Catherine Lacey ’03 (who went by Lacey Booth while at Baylor) published her fourth book and third novel, Pew, in July of this year. Yet when she first arrived on Baylor’s campus as a new boarder in 1999, she did not envision writing as her career. “I enjoyed writing,” Lacey explained. “I even started a creative writing club at Baylor with (English instructor) Chris Watkins as our sponsor, but I really didn’t have the confidence to have much ambition until much later.”
After graduating from her Creative Nonfiction MFA program at Columbia University in 2010, Lacey pursued fiction writing. “This one piece of fiction kept growing, and that ended up being my first novel, though at the time of writing, I still thought it was an escape.”
For Lacey, a key challenge in honing her writing skills required an acceptance of loss. “When you write, there’s so much you have to throw away. If you play a sport, you can practice and practice and practice, and you can see yourself getting better with certain actions. With writing, you have to find a way to treat your work like practice. That’s a hard leap to make because every story feels like it matters, and you’re writing it because you deeply care about it.”
Anyone who is fed and safe and happy right now, you just have to feel lucky about that.

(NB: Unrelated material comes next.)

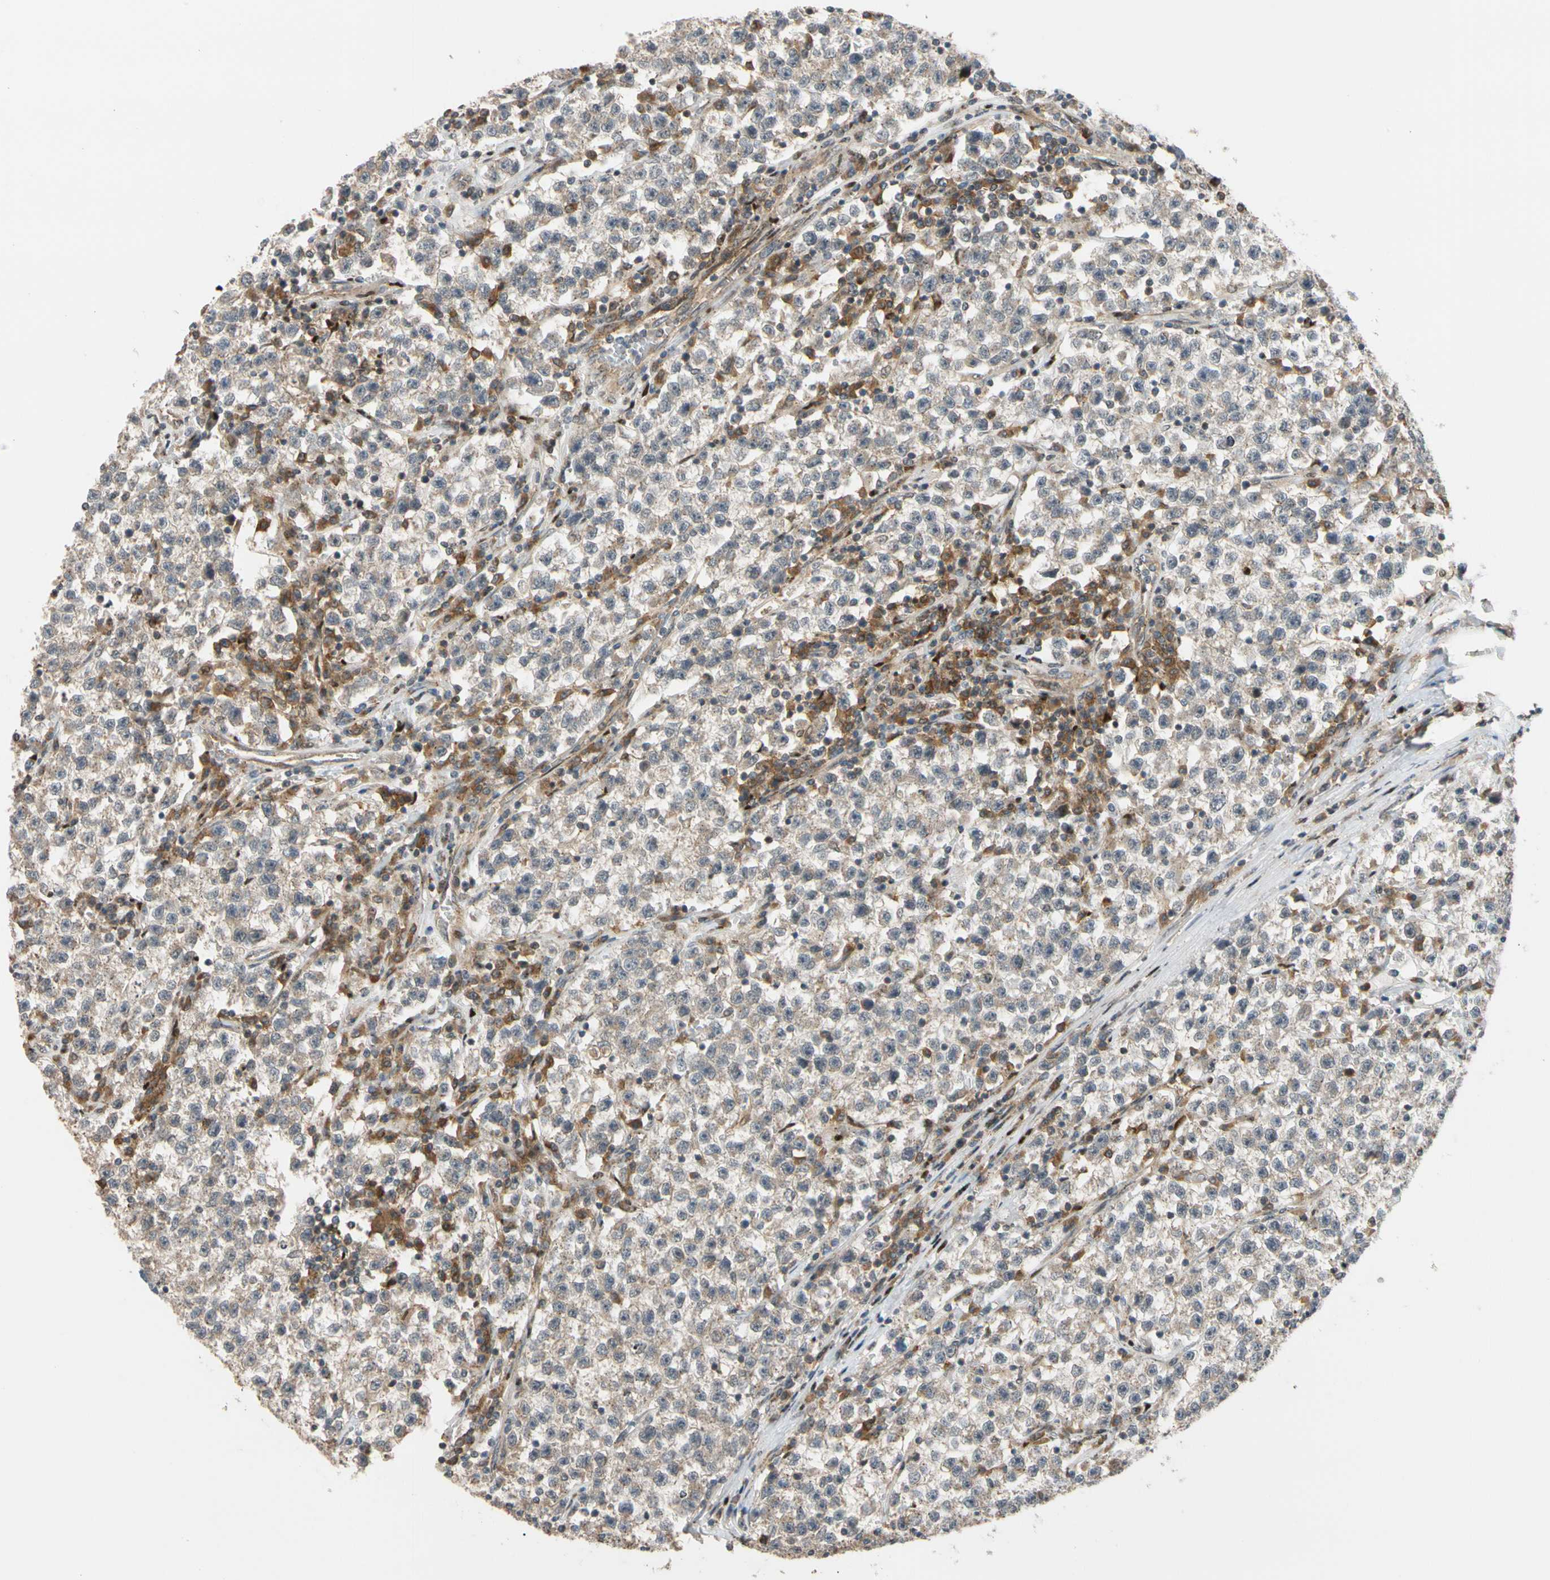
{"staining": {"intensity": "weak", "quantity": "<25%", "location": "cytoplasmic/membranous"}, "tissue": "testis cancer", "cell_type": "Tumor cells", "image_type": "cancer", "snomed": [{"axis": "morphology", "description": "Seminoma, NOS"}, {"axis": "topography", "description": "Testis"}], "caption": "Immunohistochemistry (IHC) photomicrograph of human seminoma (testis) stained for a protein (brown), which demonstrates no positivity in tumor cells.", "gene": "IP6K2", "patient": {"sex": "male", "age": 22}}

In her practice and art of writing, Lacey found that the schedules she was prone to follow as a boarder at Baylor continued to assist her over the years. “I follow a pretty rigid writing schedule, and I have for the last 20 years. If you follow a schedule in your writing, I believe you will become a better writer and a better reader.” Though her writing followed a fixed schedule, the release of her new novel did not. Due to the pandemic, Pew’s final July publication date fell two months later than her publisher originally planned. She began writing Pew in 2015, yet the content feels especially timely for its 2020 entrance into the public realm. Her book centers around a question for which Lacey herself still has yet to find an answer: “What if you weren’t able to determine someone’s history? And how would you treat someone if they didn’t know their history?” As the world grapples with a pandemic and how our actions affect both friends and strangers, Pew provides a useful lens to consider how we choose to interact with those whose histories we do not know or understand.
Despite the undeniable challenges of the past year, Lacey’s immense gratitude is evident: “Anyone who is fed and safe and happy right now, you just have to feel lucky about that. And I’ve realized the enormous luck I’ve had this year in finding the right publishing company, the right editors, the right agent. Each one of those is hard to come by.”